===== Document segment

Our environment is under various forms of stress which pose a fundamental threat to people and species that live in it. With planet Earth’s rising temperatures already above 1.11oC according to the World Meteorological Organisation (WMO), collective actions to address environmental challenges through sustainability, restoration, protection and management could turn the tide benefiting both humanity and the ecosystem.
A few popularly quoted words attributed to the late astrophysicist, Prof. Stephen Hawking, and Prof. Mike Berners-Lee, researcher at Lancaster University and author of “There is NO planet B” best highlighted the state of our planet Earth. The book lays out the challenges and ways humanity can mitigate and adapt to lifestyle changes that will have less impact on the environment for a sustainable future.
The Stockholm conference in 1972 under the theme “Only One Earth” heralded the establishment of UNEP (United Nations Environmental Programme) aimed at focusing the world’s attention on the relationship between environmental, social and economic issues confronting the environment.

==========
===== Records supplied

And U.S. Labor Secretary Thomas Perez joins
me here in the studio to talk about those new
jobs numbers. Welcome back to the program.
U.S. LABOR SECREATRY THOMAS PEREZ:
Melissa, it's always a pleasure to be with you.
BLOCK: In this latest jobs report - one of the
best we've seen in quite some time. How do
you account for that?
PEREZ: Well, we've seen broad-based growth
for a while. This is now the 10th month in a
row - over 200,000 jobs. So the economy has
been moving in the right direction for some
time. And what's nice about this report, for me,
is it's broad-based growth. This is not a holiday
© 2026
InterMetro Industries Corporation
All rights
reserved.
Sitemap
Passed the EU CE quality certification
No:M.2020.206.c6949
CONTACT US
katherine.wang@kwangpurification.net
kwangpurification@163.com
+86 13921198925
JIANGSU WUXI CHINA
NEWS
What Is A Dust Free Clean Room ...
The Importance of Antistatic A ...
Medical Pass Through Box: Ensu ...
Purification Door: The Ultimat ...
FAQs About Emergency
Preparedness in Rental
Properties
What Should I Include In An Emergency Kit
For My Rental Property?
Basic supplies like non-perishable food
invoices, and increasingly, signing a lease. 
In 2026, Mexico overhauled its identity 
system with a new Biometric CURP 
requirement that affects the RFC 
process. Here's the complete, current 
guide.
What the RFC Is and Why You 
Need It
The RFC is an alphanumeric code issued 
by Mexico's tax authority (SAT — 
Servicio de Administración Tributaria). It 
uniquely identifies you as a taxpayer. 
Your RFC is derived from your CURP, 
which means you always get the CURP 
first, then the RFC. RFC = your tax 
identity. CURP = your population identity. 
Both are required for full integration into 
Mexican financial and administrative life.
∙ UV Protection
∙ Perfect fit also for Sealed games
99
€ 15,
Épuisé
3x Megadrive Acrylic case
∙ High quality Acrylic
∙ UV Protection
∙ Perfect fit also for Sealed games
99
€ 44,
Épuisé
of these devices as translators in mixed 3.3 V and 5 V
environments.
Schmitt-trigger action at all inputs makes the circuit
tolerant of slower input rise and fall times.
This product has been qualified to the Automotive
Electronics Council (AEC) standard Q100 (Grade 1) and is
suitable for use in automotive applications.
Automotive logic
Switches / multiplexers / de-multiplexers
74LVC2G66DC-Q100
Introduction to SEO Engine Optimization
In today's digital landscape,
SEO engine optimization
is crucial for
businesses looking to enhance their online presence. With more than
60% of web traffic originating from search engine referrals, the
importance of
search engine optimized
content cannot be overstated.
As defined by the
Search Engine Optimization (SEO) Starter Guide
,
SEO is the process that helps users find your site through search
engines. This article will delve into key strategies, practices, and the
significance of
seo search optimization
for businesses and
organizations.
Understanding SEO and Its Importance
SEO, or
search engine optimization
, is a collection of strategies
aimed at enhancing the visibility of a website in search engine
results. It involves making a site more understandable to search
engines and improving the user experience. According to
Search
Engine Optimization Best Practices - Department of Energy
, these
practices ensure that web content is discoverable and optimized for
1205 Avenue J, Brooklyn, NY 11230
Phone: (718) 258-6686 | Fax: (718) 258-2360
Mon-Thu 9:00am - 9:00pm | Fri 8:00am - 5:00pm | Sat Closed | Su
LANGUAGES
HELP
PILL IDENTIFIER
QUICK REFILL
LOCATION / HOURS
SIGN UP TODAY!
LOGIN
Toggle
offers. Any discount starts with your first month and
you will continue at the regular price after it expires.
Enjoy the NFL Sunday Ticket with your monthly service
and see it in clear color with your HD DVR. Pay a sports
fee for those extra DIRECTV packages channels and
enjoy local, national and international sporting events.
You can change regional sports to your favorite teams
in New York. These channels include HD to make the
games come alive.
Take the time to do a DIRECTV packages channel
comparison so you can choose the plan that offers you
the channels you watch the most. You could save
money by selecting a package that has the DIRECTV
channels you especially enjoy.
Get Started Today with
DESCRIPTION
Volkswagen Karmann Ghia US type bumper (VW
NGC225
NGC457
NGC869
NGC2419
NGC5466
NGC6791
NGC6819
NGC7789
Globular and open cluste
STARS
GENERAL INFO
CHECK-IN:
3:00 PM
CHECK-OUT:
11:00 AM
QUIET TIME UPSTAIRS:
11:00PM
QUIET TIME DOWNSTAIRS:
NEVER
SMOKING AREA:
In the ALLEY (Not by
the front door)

==========

◆ Your assignment: Rewrite the part of the environment text starting at "A few popularly" and ending at "a sustainable future.", substituting "Oxford University" for "Lancaster University".

◆ Solution for this problem:
A few popularly quoted words attributed to the late astrophysicist, Prof. Stephen Hawking, and Prof. Mike Berners-Lee, researcher at Oxford University and author of “There is NO planet B” best highlighted the state of our planet Earth. The book lays out the challenges and ways humanity can mitigate and adapt to lifestyle changes that will have less impact on the environment for a sustainable future.